The Proteas captain went to the toss packing heat after asking for four fast bowlers in Vernon Philander, Dale Steyn, Kagiso Rabada and Morné Morkel.
But instead of releasing it, he left the oven door closed when it came to whether he’d like first use of a particularly saucy Newlands surface.
Du Plessis’ rationale was that experience had taught him that, while the Newlands track – like most Test wickets – “did” a bit on the first morning, it tended to be slow and quickened up on the second day, which is when he wanted to unleash his almost West Indian-type battery of fast bowlers.
But when the four quicks’ first contribution in the match was to help the six recognised batsmen post a competitive total after the last of them, Quinton de Kock, departed in the 45th over with the total on just 202, there was no shortage of critics suggesting Du Plessis had taken his reputation as an adventurous captain too far.
The basic line of interrogation was that if the Proteas had chosen to blast India out with that many fast bowlers, why not take the opportunity to do so when the wicket was fresh?
The other side of that equation was that, if you’ve decided to only go with six batsmen, why expose them to one of the grassiest wickets at Newlands?
Also, with the talk in the build-up to the game all about how lively the track was likely to be, wasn’t going with four fast bowlers overkill?
Of course, the obvious response to that is that the Proteas were particularly keen to find a place for returning paceman Steyn, but weren’t sure about his durability after a lengthy spell on the sidelines with a fractured shoulder.

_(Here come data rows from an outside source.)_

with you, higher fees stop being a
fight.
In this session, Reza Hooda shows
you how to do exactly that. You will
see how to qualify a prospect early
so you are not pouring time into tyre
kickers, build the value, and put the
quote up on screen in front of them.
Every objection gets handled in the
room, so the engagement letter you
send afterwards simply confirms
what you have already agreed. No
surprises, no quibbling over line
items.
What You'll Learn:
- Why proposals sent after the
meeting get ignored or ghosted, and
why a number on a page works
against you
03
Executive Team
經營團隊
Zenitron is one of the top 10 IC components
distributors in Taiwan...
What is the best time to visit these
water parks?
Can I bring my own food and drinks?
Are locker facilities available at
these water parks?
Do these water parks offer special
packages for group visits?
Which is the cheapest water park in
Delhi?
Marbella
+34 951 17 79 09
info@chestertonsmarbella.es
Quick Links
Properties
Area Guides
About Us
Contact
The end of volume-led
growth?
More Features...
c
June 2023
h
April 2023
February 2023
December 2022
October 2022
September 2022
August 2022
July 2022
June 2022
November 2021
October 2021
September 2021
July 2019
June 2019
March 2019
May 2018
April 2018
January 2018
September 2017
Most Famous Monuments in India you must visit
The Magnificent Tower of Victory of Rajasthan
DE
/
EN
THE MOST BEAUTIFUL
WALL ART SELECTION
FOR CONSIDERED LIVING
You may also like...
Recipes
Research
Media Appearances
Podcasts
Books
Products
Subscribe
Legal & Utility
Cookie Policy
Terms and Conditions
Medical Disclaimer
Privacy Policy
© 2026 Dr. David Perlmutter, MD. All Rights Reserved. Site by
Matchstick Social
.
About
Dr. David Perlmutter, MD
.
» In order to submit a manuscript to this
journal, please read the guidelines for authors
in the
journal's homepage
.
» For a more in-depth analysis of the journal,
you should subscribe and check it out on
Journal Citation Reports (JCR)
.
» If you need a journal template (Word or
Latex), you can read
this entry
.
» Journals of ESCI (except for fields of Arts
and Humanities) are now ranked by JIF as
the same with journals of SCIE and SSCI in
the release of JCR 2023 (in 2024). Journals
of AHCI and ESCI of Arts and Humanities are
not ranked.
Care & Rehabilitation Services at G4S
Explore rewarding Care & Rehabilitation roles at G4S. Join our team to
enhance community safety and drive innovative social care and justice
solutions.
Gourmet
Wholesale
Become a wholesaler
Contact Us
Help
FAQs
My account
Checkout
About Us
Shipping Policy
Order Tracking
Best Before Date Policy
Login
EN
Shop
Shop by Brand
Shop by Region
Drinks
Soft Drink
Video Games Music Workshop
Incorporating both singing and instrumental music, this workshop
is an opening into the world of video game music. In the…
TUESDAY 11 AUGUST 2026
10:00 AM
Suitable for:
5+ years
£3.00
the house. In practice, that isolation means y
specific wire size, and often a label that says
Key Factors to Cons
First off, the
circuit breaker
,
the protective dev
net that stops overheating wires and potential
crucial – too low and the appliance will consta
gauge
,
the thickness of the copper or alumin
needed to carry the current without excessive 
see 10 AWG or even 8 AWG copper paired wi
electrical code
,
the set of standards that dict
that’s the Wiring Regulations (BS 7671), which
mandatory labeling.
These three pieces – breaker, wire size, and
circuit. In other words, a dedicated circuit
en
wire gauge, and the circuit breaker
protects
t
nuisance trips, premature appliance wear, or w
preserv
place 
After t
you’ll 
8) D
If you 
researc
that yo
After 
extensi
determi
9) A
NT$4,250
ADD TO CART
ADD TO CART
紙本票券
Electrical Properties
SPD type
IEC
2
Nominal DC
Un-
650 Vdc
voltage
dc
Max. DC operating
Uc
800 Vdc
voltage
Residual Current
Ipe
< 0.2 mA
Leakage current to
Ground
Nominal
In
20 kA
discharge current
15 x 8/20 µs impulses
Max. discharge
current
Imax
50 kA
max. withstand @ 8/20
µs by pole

This necessitated the axing of batsman Temba Bavuma from the line-up, and the transformation lobby weren’t amused at what looked like preferential treatment for South Africa’s premier fast bowler of the last decade, who is five wickets from becoming the country’s highest wicket taker.
Among all those recriminations and counter-recriminations, there are a few observations one might take away from the Proteas going into the Test with a six-five split of batsmen and bowlers.
The first is that it looks as though under new coach Ottis Gibson, the Proteas may want to go the aggressive route of demanding that the six batsmen get them their runs before blasting them out with an attack loaded to the gills with quicks and the underrated spinner Keshav Maharaj.
The second is that, as a former fast bowling coach, Gibson (possibly with Du Plessis in his ear) was always going to want to see Steyn, one of the best fast bowlers of his generation, do his stuff before the light in those infamous crazy eyes dies down.
Make no mistake, Steyn had nothing but his 417 Test wickets in his favour going into that selection meeting because form and games played were certainly not on his side.
Some may call it preferential treatment, but coaches and their captains are allowed a discretionary pick.
Looking for signs
With regards to Bavuma’s axing, it was a tough call on a man whose temperament is perfectly suited to handling the Proteas’ struggles on Friday.
But Bavuma, a better shot maker than the nudger who’s carved a niche as a rearguard specialist since joining the Proteas, knows he needs to kick on by addressing his reputation as a blocker and his failure to convert starts into big centuries.
There was a suggestion to keep him in the squad as the team’s fielding talisman like Jonty Rhodes used to, but aside from former Cobras player Sybrand Engelbrecht, nobody’s made a cricket team on the basis of their fielding.
And for those of us obsessed with looking for signs, the team picked for Gibson’s first serious Test in charge hints at a coach willing to withstand the backlash of running foul of transformation targets if they interfere with how he wants to play the game.